Valero sees rising gasoline, diesel demand as it seeks to replace Russian feedstocks
Valero Energy reported better-than-expected first-quarter earnings of $905 million as demand for refined products grows post-pandemic and refinery rationalizations cut supply, boosting cracks for both gasoline and diesel — a trend which is expected to continue.
“The fundamentals that drove strong results in the first quarter, particularly in March, provide a strong backdrop for refining margins,” said CEO Joe Gorder on the April 26 Q1 results call.
However, one recent operational change Valero is wrestling with is the loss of Russian feedstocks, as the US ban on Russian imports went into effect on April 24, following Russia’s February military incursion into the Ukraine.
As a large importer of Russian refined products, Valero is being forced to seek new sources to replace the fuel oil and VGO imported from Russia, used as feedstock at its US Gulf Coast and, to a lesser extent, its California refineries.
“We are out buying replacement barrels…which [are] largely [from] the Middle East or South America,” said Lane Riggs, Valero’s chief operating officer on the call.
Rigs said Valero has been able to “shore up” supplies with those barrels, but variability in feedstocks from different regions means changing blending techniques to accommodate different qualities.
“That’s part of the sausage making.

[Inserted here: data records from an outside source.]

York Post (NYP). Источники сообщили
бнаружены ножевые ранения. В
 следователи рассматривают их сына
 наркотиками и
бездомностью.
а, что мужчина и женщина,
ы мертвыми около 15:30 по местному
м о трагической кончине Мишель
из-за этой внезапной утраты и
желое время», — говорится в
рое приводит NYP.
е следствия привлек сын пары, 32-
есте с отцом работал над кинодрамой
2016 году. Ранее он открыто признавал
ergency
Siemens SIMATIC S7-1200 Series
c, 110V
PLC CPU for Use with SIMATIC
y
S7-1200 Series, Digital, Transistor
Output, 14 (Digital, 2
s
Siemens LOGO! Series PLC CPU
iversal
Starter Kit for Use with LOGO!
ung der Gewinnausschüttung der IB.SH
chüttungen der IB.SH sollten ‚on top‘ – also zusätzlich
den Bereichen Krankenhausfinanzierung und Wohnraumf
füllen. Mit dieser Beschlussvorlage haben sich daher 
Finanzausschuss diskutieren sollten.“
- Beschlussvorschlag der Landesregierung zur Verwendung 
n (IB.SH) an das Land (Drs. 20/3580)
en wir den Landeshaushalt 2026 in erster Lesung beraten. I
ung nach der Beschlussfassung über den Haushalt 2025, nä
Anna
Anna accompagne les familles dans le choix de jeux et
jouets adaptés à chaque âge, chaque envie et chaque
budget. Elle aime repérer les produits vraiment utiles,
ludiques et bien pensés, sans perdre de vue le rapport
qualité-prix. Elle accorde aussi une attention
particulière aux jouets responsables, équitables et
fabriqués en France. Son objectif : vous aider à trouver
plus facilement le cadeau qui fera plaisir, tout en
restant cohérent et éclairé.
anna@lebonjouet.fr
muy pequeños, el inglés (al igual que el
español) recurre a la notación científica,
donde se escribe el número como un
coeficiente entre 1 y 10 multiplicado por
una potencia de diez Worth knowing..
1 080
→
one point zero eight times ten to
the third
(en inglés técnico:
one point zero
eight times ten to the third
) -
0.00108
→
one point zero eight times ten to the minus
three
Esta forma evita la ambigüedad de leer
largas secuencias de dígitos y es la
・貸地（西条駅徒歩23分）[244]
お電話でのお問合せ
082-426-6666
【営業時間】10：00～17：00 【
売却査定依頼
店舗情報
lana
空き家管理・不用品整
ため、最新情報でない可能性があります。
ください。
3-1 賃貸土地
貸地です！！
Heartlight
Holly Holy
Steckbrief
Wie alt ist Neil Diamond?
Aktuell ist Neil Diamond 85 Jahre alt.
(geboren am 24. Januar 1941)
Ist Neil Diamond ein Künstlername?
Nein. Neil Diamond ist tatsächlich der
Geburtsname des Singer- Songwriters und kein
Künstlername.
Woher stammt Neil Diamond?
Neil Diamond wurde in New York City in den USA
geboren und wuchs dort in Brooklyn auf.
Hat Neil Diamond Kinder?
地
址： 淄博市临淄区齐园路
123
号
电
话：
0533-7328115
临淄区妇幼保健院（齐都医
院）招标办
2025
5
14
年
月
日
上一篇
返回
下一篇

We have to figure out how to blend to something that we think is most economic for us to run,” he added.
Incremental barrels and compressed cracks
During the first quarter of 2022, Valero imported 3.9 million barrels, or about 43,000 b/d of Russian fuel oils and VGO into their sophisticated US Gulf Coast refineries, according to US Customs data, with the last cargo seen arriving on March 23.
So far in April, Valero’s imports of Russian feedstocks have dropped to about 12,000 b/d. The last cargo arrived on April 15, according to most recent US Customs data.
Valero uses Russian fuel oils and VGO as feedstocks in cokers, gasoline-making fluid catalytic cracking units, and hydrocrackers, and the lack of VGO in particular could be challenging as gasoline demand starts to pick up.
So far in 2022, diesel cracks have surpassed those of gasoline on strong demand, with Q1 gasoline demand seen “a little bit soft” following “a wave of Covid,” said Valero chief commercial officer Gary Simmons.
“By the end of the quarter, we were seeing gasoline demand at or slightly above pre-pandemic levels,” he said, adding “the strength in crack spreads have been led by diesel.”
US inventories for light products are 41 million barrels below the 5-year average, Simmons said, with distillate inventories at 27 million barrels below.
Low inventories translate into a strong margin environment. April’s margins outpaced those of March as growing gasoline demand raised cracks and causing “compression” between gasoline and diesel cracks,” he said.
So far Q2 USGC ULSD cracks to Dated Brent are averaging $57.27/b, compared with the $23.09/b for CBOB, according to Platts price assessments. However, cracks for both have just about doubled from Q1 when CBOB cracks averaged $12.67/b. ULSD cracks averaged $24.88/b.
“VGO is tight. We are going to have competition between an incremental barrel going to the FCC to make gasoline versus that barrel going to a hydrocracker to make diesel. We expect gasoline cracks to get stronger as we move through the second quarter,” Simmons said.